Personnellement je suis prête, je cours encore vite, j’ai ce qu’il faut pour me défendre, des souliers confortables pour courir ou galoper. Je ne voudrais pas sombrer dans le pessimisme mais je crois que nous allons être obligés d’en arriver aux actions physiques parce qu’entre la crise financière qui nous menace et l’islamisation et bien on va être contraints de sortir l’artillerie lourde.

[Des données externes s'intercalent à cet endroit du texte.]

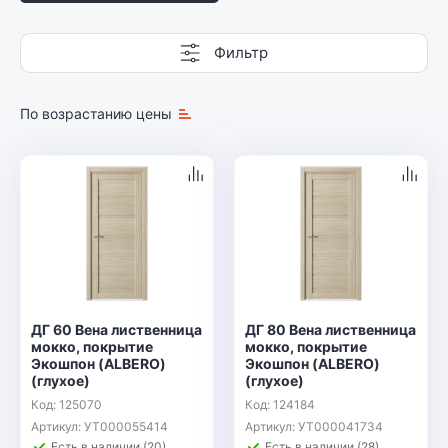
Фильтр
По возрастанию цены
ДГ 60 Вена лиственница
ДГ 80 Вена лиственница
мокко, покрытие
мокко, покрытие
Экошпон (ALBERO)
Экошпон (ALBERO)
(глухое)
(глухое)
Код: 125070
Код: 124184
Артикул: УТ000055414
Артикул: УТ000041734
Есть в наличии (20)
Есть в наличии (28)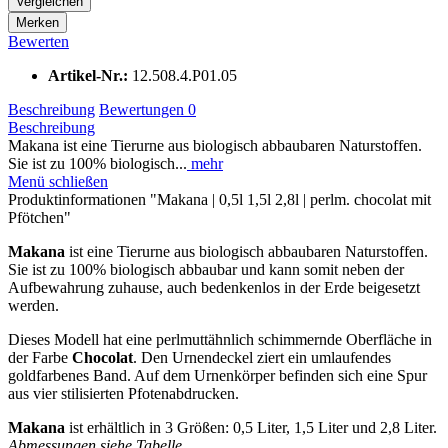
Vergleichen
Merken
Bewerten
Artikel-Nr.:
12.508.4.P01.05
Beschreibung
Bewertungen
0
Beschreibung
Makana ist eine Tierurne aus biologisch abbaubaren Naturstoffen.
Sie ist zu 100% biologisch...
mehr
Menü schließen
Produktinformationen "Makana | 0,5l 1,5l 2,8l | perlm. chocolat mit
Pfötchen"
Makana
ist eine Tierurne aus biologisch abbaubaren Naturstoffen.
Sie ist zu 100% biologisch abbaubar und kann somit neben der
Aufbewahrung zuhause, auch bedenkenlos in der Erde beigesetzt
werden.
Dieses Modell hat eine perlmuttähnlich schimmernde Oberfläche in
der Farbe
Chocolat
. Den Urnendeckel ziert ein umlaufendes
goldfarbenes Band. Auf dem Urnenkörper befinden sich eine Spur
aus vier stilisierten Pfotenabdrucken.
Makana
ist erhältlich in 3 Größen: 0,5 Liter, 1,5 Liter und 2,8 Liter.
Abmessungen siehe Tabelle.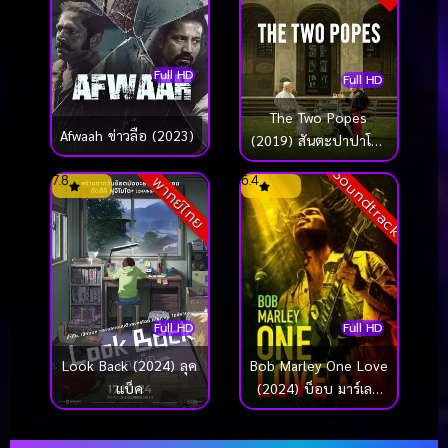
Full HD
Full HD
The Two Popes
Afwaah ข่าวลือ (2023)
(2019) สันตะปาปาโลก
จารึก
Soundtrack
7.8
6.4
พากย์ไทย
Full HD
Full HD
Look Back (2024) ลุค
Bob Marley One Love
แบ็ค
(2024) บ็อบ มาร์เลย์
วัน เลิฟ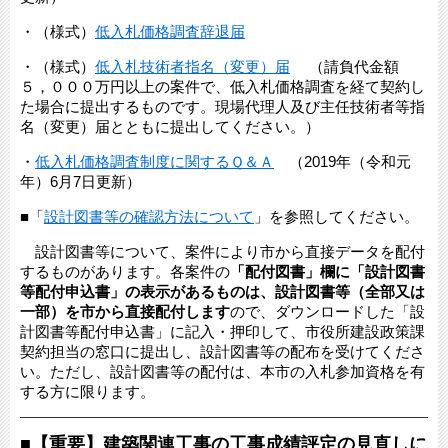
・（様式）
低入札価格調査辞退届
・（様式）
低入札技術者指名（変更）届
（請負代金額
５，０００万円以上の案件で、低入札価格調査を経て契約し
た場合に提出するものです。現場代理人及び主任技術者等指
名（変更）届とともに提出してください。）
・
低入札価格調査制度に関するＱ＆Ａ
（2019年（令和元
年）6月7日更新）
■「
設計図書等の確認方法について
」を参照してください。
設計図書等について、案件により市から直接データを配付
するものがあります。各案件の
「配付図書」欄に「設計図書
等配付申込書」の表示があるものは、設計図書等（全部又は
一部）を市から直接配付します
ので、ダウンロードした「設
計図書等配付申込書」に記入・押印して、市役所建設政策課
契約担当の窓口に提出し、設計図書等の配布を受けてくださ
い。ただし、設計図書等の配付は、本市の入札参加資格を有
する方に限ります。
■【重要】建築関連工事の工事成績評定の見直しに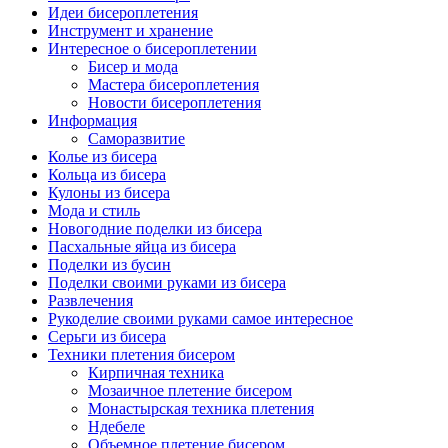
Идеи бисероплетения
Инструмент и хранение
Интересное о бисероплетении
Бисер и мода
Мастера бисероплетения
Новости бисероплетения
Информация
Саморазвитие
Колье из бисера
Кольца из бисера
Кулоны из бисера
Мода и стиль
Новогодние поделки из бисера
Пасхальные яйца из бисера
Поделки из бусин
Поделки своими руками из бисера
Развлечения
Рукоделие своими руками самое интересное
Серьги из бисера
Техники плетения бисером
Кирпичная техника
Мозаичное плетение бисером
Монастырская техника плетения
Ндебеле
Объемное плетение бисером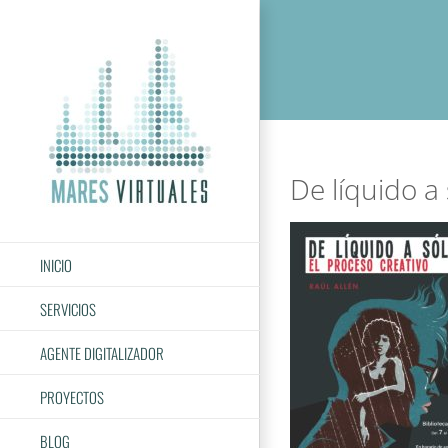
Saltar
al
contenido
De líquido a
INICIO
SERVICIOS
AGENTE DIGITALIZADOR
PROYECTOS
BLOG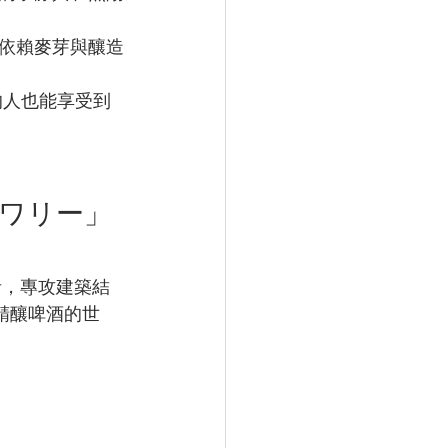
依賴麥芽與釀造
口的人也能享受到
ルワリー」
者，專攻建築結
入精釀啤酒的世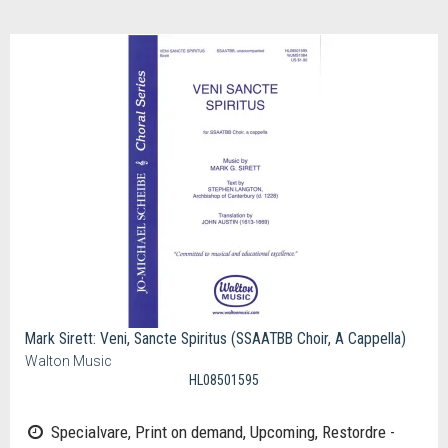
Mark Sirett: Veni, Sancte Spiritus (SSAATBB Choir, A Cappella)
Walton Music
HL08501595
Specialvare, Print on demand, Upcoming, Restordre -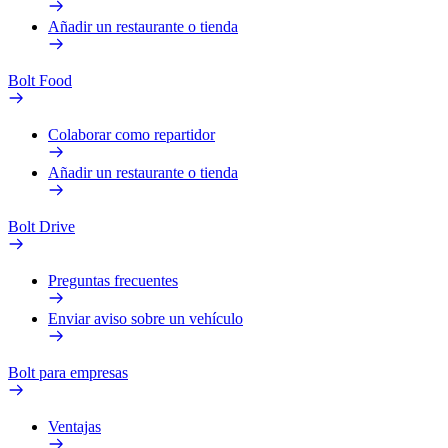
Añadir un restaurante o tienda
Bolt Food
Colaborar como repartidor
Añadir un restaurante o tienda
Bolt Drive
Preguntas frecuentes
Enviar aviso sobre un vehículo
Bolt para empresas
Ventajas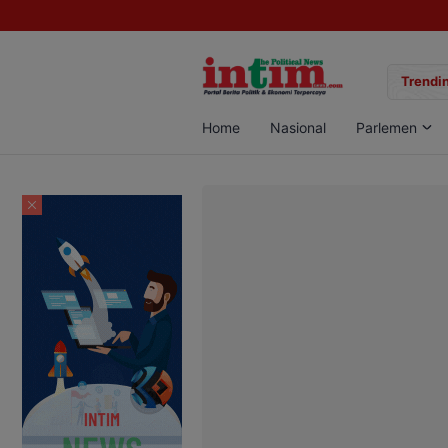
gan Sabu di Pangkalan Bun, Dua Pelaku Diamankan
Trendin
Home
Nasional
Parlemen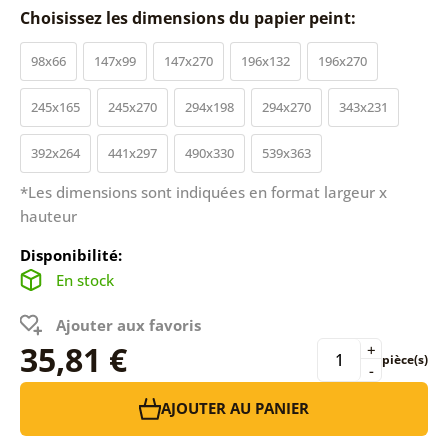
Choisissez les dimensions du papier peint:
98x66
147x99
147x270
196x132
196x270
245x165
245x270
294x198
294x270
343x231
392x264
441x297
490x330
539x363
*Les dimensions sont indiquées en format largeur x
hauteur
Disponibilité:
En stock
Ajouter aux favoris
35,81 €
+
pièce(s)
-
AJOUTER AU PANIER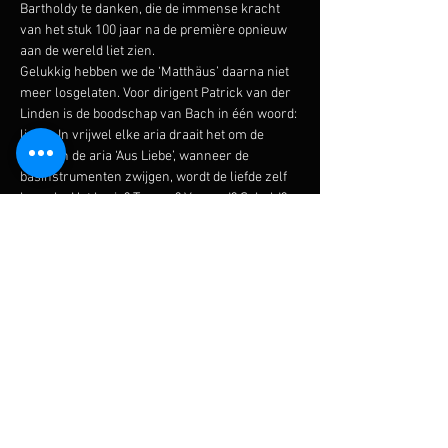
Bartholdy te danken, die de immense kracht 
van het stuk 100 jaar na de première opnieuw 
aan de wereld liet zien.
Gelukkig hebben we de ‘Matthäus’ daarna niet 
meer losgelaten. Voor dirigent Patrick van der 
Linden is de boodschap van Bach in één woord: 
liefde. In vrijwel elke aria draait het om de 
liefde. In de aria ‘Aus Liebe’, wanneer de 
basinstrumenten zwijgen, wordt de liefde zelf 
hemels. Het kruis? Tranen? Verraad? Schuld? 
Uiteraard. Maar door alles glinstert liefde.
De ‘Matthäus Passion’ houdt ons een spiegel 
voor; ze laat ons kijken naar de mens die we 
zijn en naar de mensen om ons heen. Met 
welwillendheid en liefde komen we nader tot…
Meer weergeven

Nous sommes pris dans une nasse. Ou nous fuyons dans une autre contrée ou c’est la bataille il n’y a pas d’autres choix. Personnellement j’opterai pour la seconde solution car je ne veux pas laisser la Belle France à des dégénérés.

Alexandra Dougary

 

PS. Anecdote personnelle : Ma mère était d’origine espagnole. Née en France en 1919. Elle a obtenu son certificat d’étude à 11 ans et, Christine doit le savoir, le certificat d’étude,  l’époque, c’était quelque chose de très important. Elle l’a donc obtenu première, ex-æquo avec une italienne ! En ayant des parents qui ne parlaient pas un mot de Français à la maison, mais qui demandaient à leurs cinq filles de ne jamais parler espagnol devant des Français parce que c’était impoli et qu’il étaient reconnaissants à la France de les avoir accueillis. De plus, il leurs assénaient qu’elles devaient se conduire encore mieux que les Français car c’était un honneur qui leur était fait de pouvoir habiter en France. C’était une autre époque ou peut-être une autre éducation. Ils doivent se retourner dans leur tombe. Mais ils sont morts trop pauvres, ils ont été enterrés dans une fosse commune. Ma mère et mes trois tantes, une, est décédée à 18 ans, étaient orphelines l’ aînée n’avait pas 20 ans, ma mère 16 ans, une autre 18, et la dernière 12 ans. Ni papa, ni maman, elles ne sont pas devenues pour autant des prostituées, n’ont ni volé, ni tué, elles ont mené une vie simple et honorable. Et surtout, elles ont beaucoup, beaucoup travaillé, toutes à partir de l’âge de 12 ans. sans gémir, sans aucune aide de l’état, sans sécurité sociale, sans rien de rien. Elles étaient la joie de vivre incarnée. Il me reste une tante, la dernière, la petite orpheline de père et mère à 12 ans, qui a maintenant 89 ans qui a le bonheur de vivre encore en pleine forme avec son mari adoré qui, lui, a 91 ans. Je les aime passionnément, ils sont les témoins d’un passé où personne ne se plaignait, ni ne revendiquait quoi que ce soit, leur seul crédo : travailler pour s’en sortir.